### Task details
Below are some entries. Transcribe the lines from the one holding "computerized inventory system ensures" to the one holding "Monday through Friday, 8:00", inclusive, but not the pictures among them.

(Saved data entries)
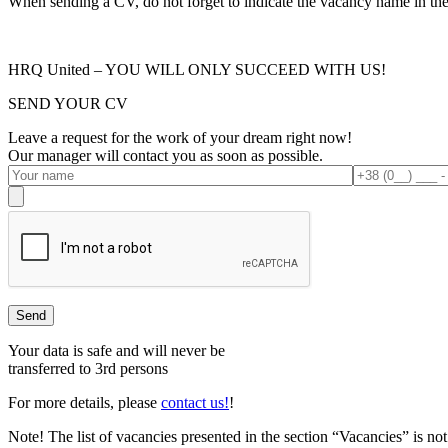
When sending a CV, do not forget to indicate the vacancy name in the s
HRQ United – YOU WILL ONLY SUCCEED WITH US!
SEND YOUR CV
Leave a request for the work of your dream right now!
Our manager will contact you as soon as possible.
Your data is safe and will never be
transferred to 3rd persons
For more details, please
contact us!
!
Note!
The list of vacancies presented in the section “Vacancies” is 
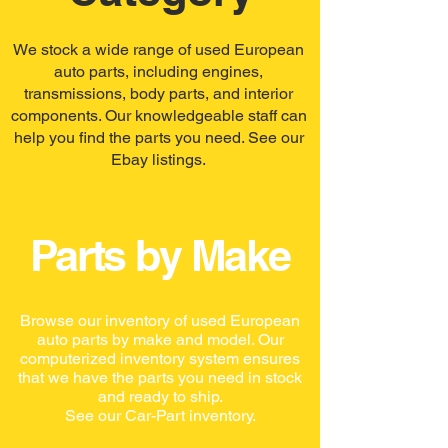
We stock a wide range of used European
auto parts, including engines,
transmissions, body parts, and interior
components. Our knowledgeable staff can
help you find the parts you need. See our
Ebay listings.
Parts by Make
Browse our inventory of used European
auto parts by make and model. Our
computerized inventory system ensures
that we have the parts you need in stock
and ready to ship.
See our Car-Part inventory.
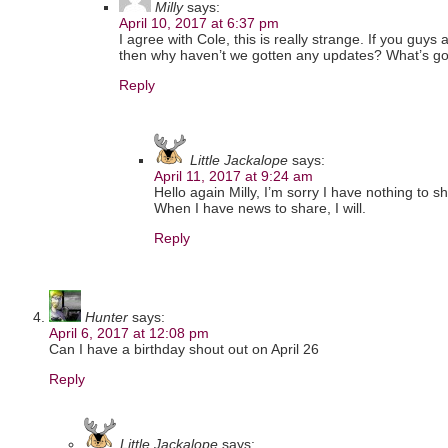
Milly
says:
April 10, 2017 at 6:37 pm
I agree with Cole, this is really strange. If you guy
then why haven’t we gotten any updates? What’s g
Reply
Little Jackalope
says:
April 11, 2017 at 9:24 am
Hello again Milly, I’m sorry I have nothing to sh
When I have news to share, I will.
Reply
Hunter
says:
April 6, 2017 at 12:08 pm
Can I have a birthday shout out on April 26
Reply
Little Jackalope
says:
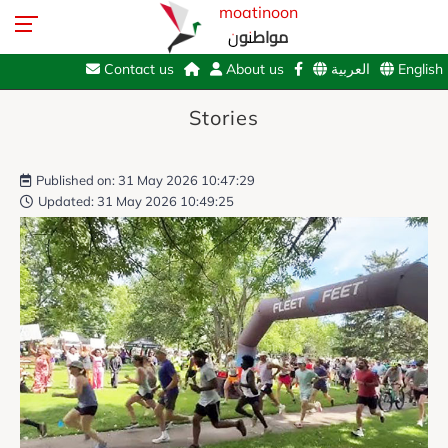
moatinoon
مواطنون
Contact us
About us
العربية
English
Stories
Published on: 31 May 2026 10:47:29
Updated: 31 May 2026 10:49:25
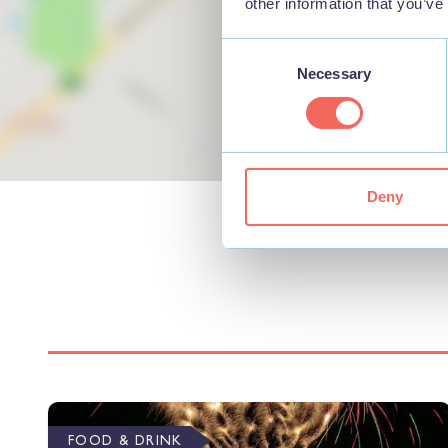
other information that you’ve
Consent
Necessary
Selection
Deny
FOOD & DRINK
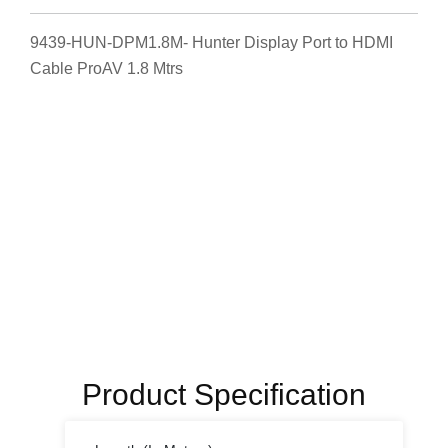
9439-HUN-DPM1.8M- Hunter Display Port to HDMI
Cable ProAV 1.8 Mtrs
Product Specification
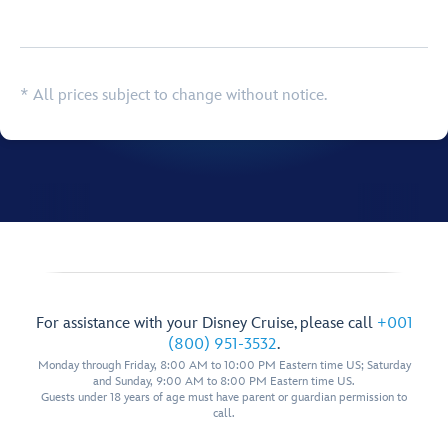
Browse list
* All prices subject to change without notice.
For assistance with your Disney Cruise, please call
+001
(800) 951-3532
.
Monday through Friday, 8:00 AM to 10:00 PM Eastern time US; Saturday
and Sunday, 9:00 AM to 8:00 PM Eastern time US.
Guests under 18 years of age must have parent or guardian permission to
call.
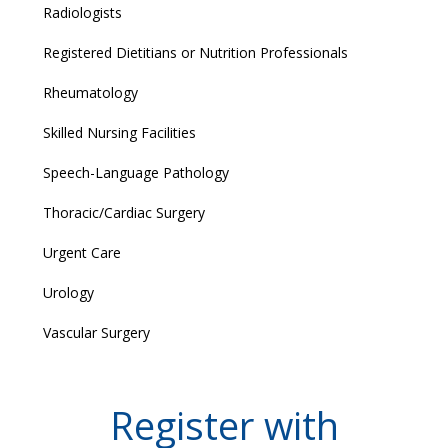
Radiologists
Registered Dietitians or Nutrition Professionals
Rheumatology
Skilled Nursing Facilities
Speech-Language Pathology
Thoracic/Cardiac Surgery
Urgent Care
Urology
Vascular Surgery
Register with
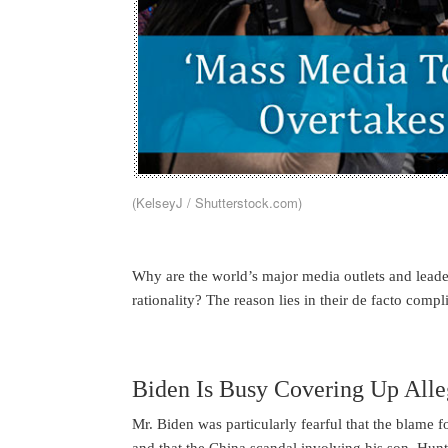
(KelseyJ / Shutterstock.com)
Why are the world’s major media outlets and leader
rationality? The reason lies in their de facto compli
Biden Is Busy Covering Up Alle
Mr. Biden was particularly fearful that the blame 
and that the China scandal involving his son, Hunt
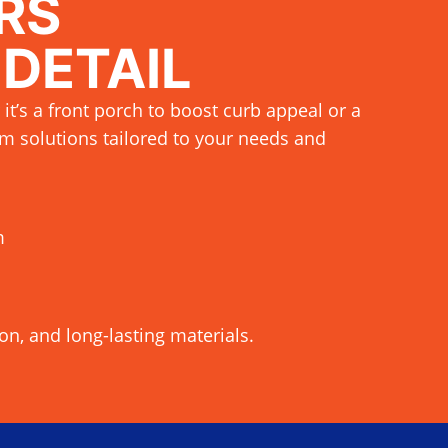
RS
 DETAIL
 it’s a front porch to boost curb appeal or a
m solutions tailored to your needs and
m
ion, and long-lasting materials.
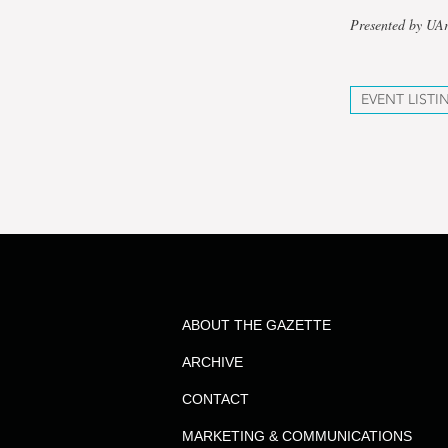
Presented by UAr
EVENT LISTI
ABOUT THE GAZETTE
ARCHIVE
CONTACT
MARKETING & COMMUNICATIONS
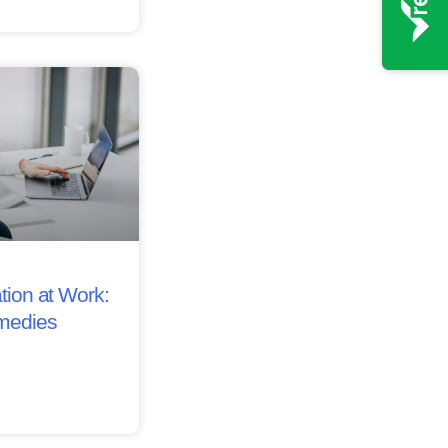
tion at Work:
medies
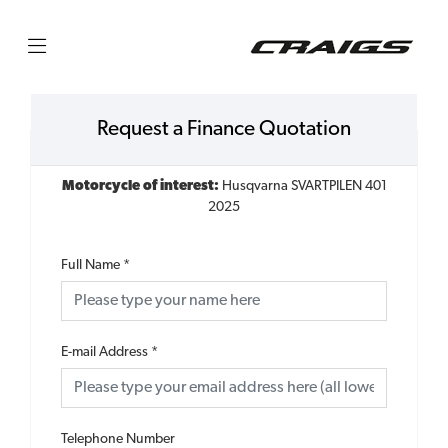
Request a Finance Quotation
Motorcycle of interest:
Husqvarna SVARTPILEN 401
2025
Full Name
*
E-mail Address
*
Telephone Number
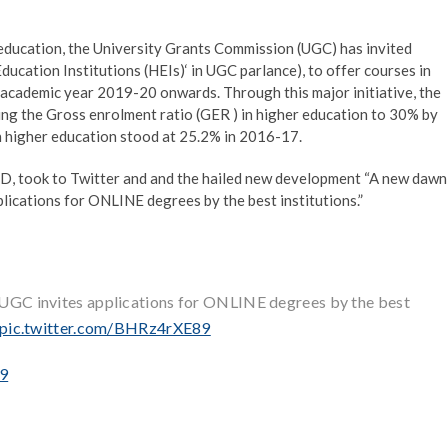
 education, the University Grants Commission (UGC) has invited
ducation Institutions (HEIs)‘ in UGC parlance), to offer courses in
m academic year 2019-20 onwards. Through this major initiative, the
ing the Gross enrolment ratio (GER ) in higher education to 30% by
n higher education stood at 25.2% in 2016-17.
D, took to Twitter and and the hailed new development “A new dawn
plications for ONLINE degrees by the best institutions.”
. UGC invites applications for ONLINE degrees by the best
pic.twitter.com/BHRz4rXE89
19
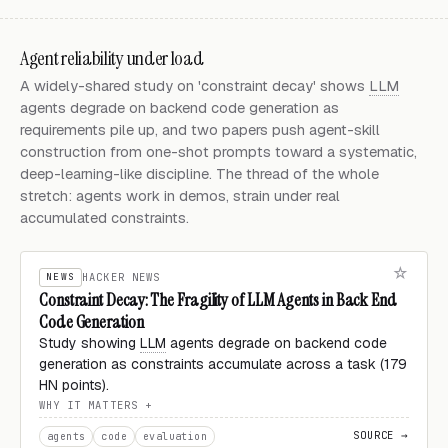
Agent reliability under load
A widely-shared study on 'constraint decay' shows
LLM
agents degrade on backend code generation as
requirements pile up, and two papers push agent-skill
construction from one-shot prompts toward a systematic,
deep-learning-like discipline. The thread of the whole
stretch: agents work in demos, strain under real
accumulated constraints.
NEWS
HACKER NEWS
Constraint Decay: The Fragility of LLM Agents in Back End
Code Generation
Study showing
LLM
agents degrade on backend code
generation as constraints accumulate across a task (179
HN points).
WHY IT MATTERS
SOURCE →
agents
code
evaluation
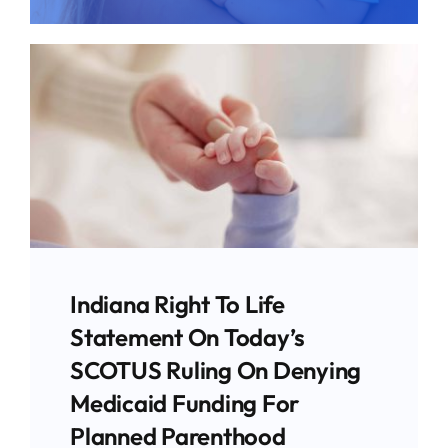
Give
News
Contact
Indiana Right To Life
Statement On Today’s
SCOTUS Ruling On Denying
Medicaid Funding For
Planned Parenthood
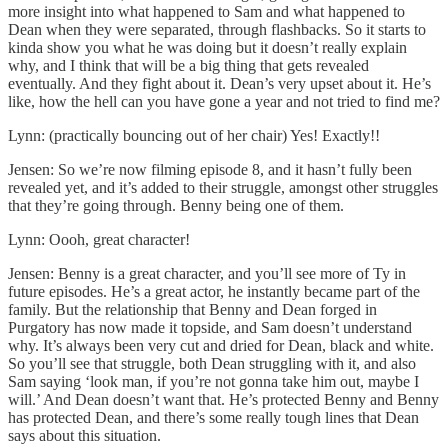
more insight into what happened to Sam and what happened to
Dean when they were separated, through flashbacks. So it starts to
kinda show you what he was doing but it doesn’t really explain
why, and I think that will be a big thing that gets revealed
eventually. And they fight about it. Dean’s very upset about it. He’s
like, how the hell can you have gone a year and not tried to find me?
Lynn: (practically bouncing out of her chair) Yes! Exactly!!
Jensen: So we’re now filming episode 8, and it hasn’t fully been
revealed yet, and it’s added to their struggle, amongst other struggles
that they’re going through. Benny being one of them.
Lynn: Oooh, great character!
Jensen: Benny is a great character, and you’ll see more of Ty in
future episodes. He’s a great actor, he instantly became part of the
family. But the relationship that Benny and Dean forged in
Purgatory has now made it topside, and Sam doesn’t understand
why. It’s always been very cut and dried for Dean, black and white.
So you’ll see that struggle, both Dean struggling with it, and also
Sam saying ‘look man, if you’re not gonna take him out, maybe I
will.’ And Dean doesn’t want that. He’s protected Benny and Benny
has protected Dean, and there’s some really tough lines that Dean
says about this situation.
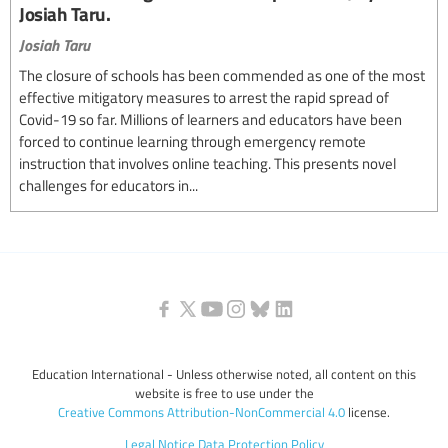
Josiah Taru.
Josiah Taru
The closure of schools has been commended as one of the most
effective mitigatory measures to arrest the rapid spread of
Covid-19 so far. Millions of learners and educators have been
forced to continue learning through emergency remote
instruction that involves online teaching. This presents novel
challenges for educators in...
Education International - Unless otherwise noted, all content on this
website is free to use under the
Creative Commons Attribution-NonCommercial 4.0
license.
Legal Notice
Data Protection Policy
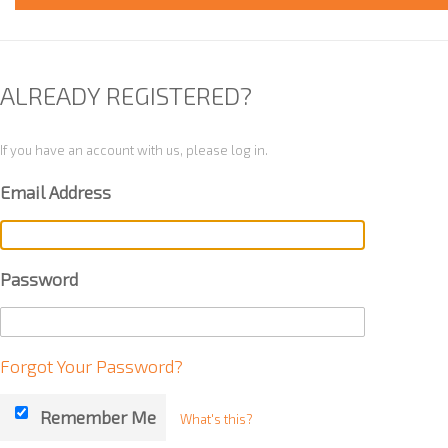
ALREADY REGISTERED?
If you have an account with us, please log in.
Email Address
Password
Forgot Your Password?
Remember Me
What's this?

### Response
computerized inventory system ensures
that we have the parts you need in stock
and ready to ship.
See our Car-Part inventory.
Milly
says:
April 10, 2017 at 6:37 pm
I agree with Cole, this is really strange. If you guy
then why haven’t we gotten any updates? What’s g
Reply
Little Jackalope
says:
April 11, 2017 at 9:24 am
Hello again Milly, I’m sorry I have nothing to sh
When I have news to share, I will.
Reply
Hunter
says:
April 6, 2017 at 12:08 pm
Can I have a birthday shout out on April 26
Reply
Little Jackalope
says:
moatinoon
مواطنون
Contact us
About us
العربية
English
Stories
Published on: 31 May 2026 10:47:29
Updated: 31 May 2026 10:49:25
other information that you’ve
Consent
Necessary
Selection
Deny
FOOD & DRINK
9439-HUN-DPM1.8M- Hunter Display Port to HDMI
Cable ProAV 1.8 Mtrs
Product Specification
Browse list
* All prices subject to change without notice.
For assistance with your Disney Cruise, please call
+001
(800) 951-3532
.
Monday through Friday, 8:00 AM to 10:00 PM Eastern time US; Saturday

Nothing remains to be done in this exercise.